Die beiden Autoren sind hinlänglich für gut lesbare, produktiv anregende und seriöse Hinweise zum besseren Umgang mit sich selbst bekannt. Mit „NEIN“ haben sie sich zu Recht wieder als SPIEGEL-Bestsellerautoren bestätigt. Das ganze Buch ist ein Appell an Entschiedenheit. Und zwar die Entschiedenheit zu etwas. Der Blick in das „Lunchpaket“ auf den letzten zehn der 245 Seiten macht dies deutlich.
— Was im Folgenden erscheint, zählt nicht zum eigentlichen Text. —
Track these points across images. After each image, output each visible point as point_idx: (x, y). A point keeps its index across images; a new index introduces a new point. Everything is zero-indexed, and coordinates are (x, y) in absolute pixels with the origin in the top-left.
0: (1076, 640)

Ihr Lunchpaket sind sechs Tipps:

  1. Treffen Sie endgültige Entscheidungen: Ohne Vorbehalt und mit klarem Commitment.
  2. Üben Sie Dankbarkeit: Dankbarkeit hilft bei der eigenen Entscheidung zu bleiben und sich nicht vom „was sonst noch hätte auch sein können“ ablenken zu lassen.
  3. Bedauern Sie nichts: Es wäre immer noch mehr möglich gewesen. Doch die Konzentration auf das was ist und dieses zu schätzen, sorgt für Zufriedenheit.
  4. Dämpfen Sie Ihre Erwartungen: Nicht selbst die Latte zu hoch legen, sondern bewusst mit einem Entwurf, einer Beta-Version vorangehen und rasch dazulernen.
  5. Vergleichen Sie sich nicht mit anderen: Es geht um meine Entscheidung. Andere treffen andere Entscheidungen.
  6. Lernen Sie Einschränkungen zu schätzen: Mit Routinen bewältigen wir die enorme Anzahl an Optionen, die uns der Alltag bietet. Routinen können Einschränkungen darstellen – oder das Leben erleichtern.

Die Quintessenz laut Förster/Kreuz: „NEIN zu sagen ist der Türöffner, um Regisseur unseres Lebens zu sein statt Requisit mit Pulsschlag. Wir definieren uns selbst durch unsere Entscheidungen, wozu wir NEIN sagen. Nur so können wir aus dem, was wir sind, das machen, was wir sein wollen“ (S. 245).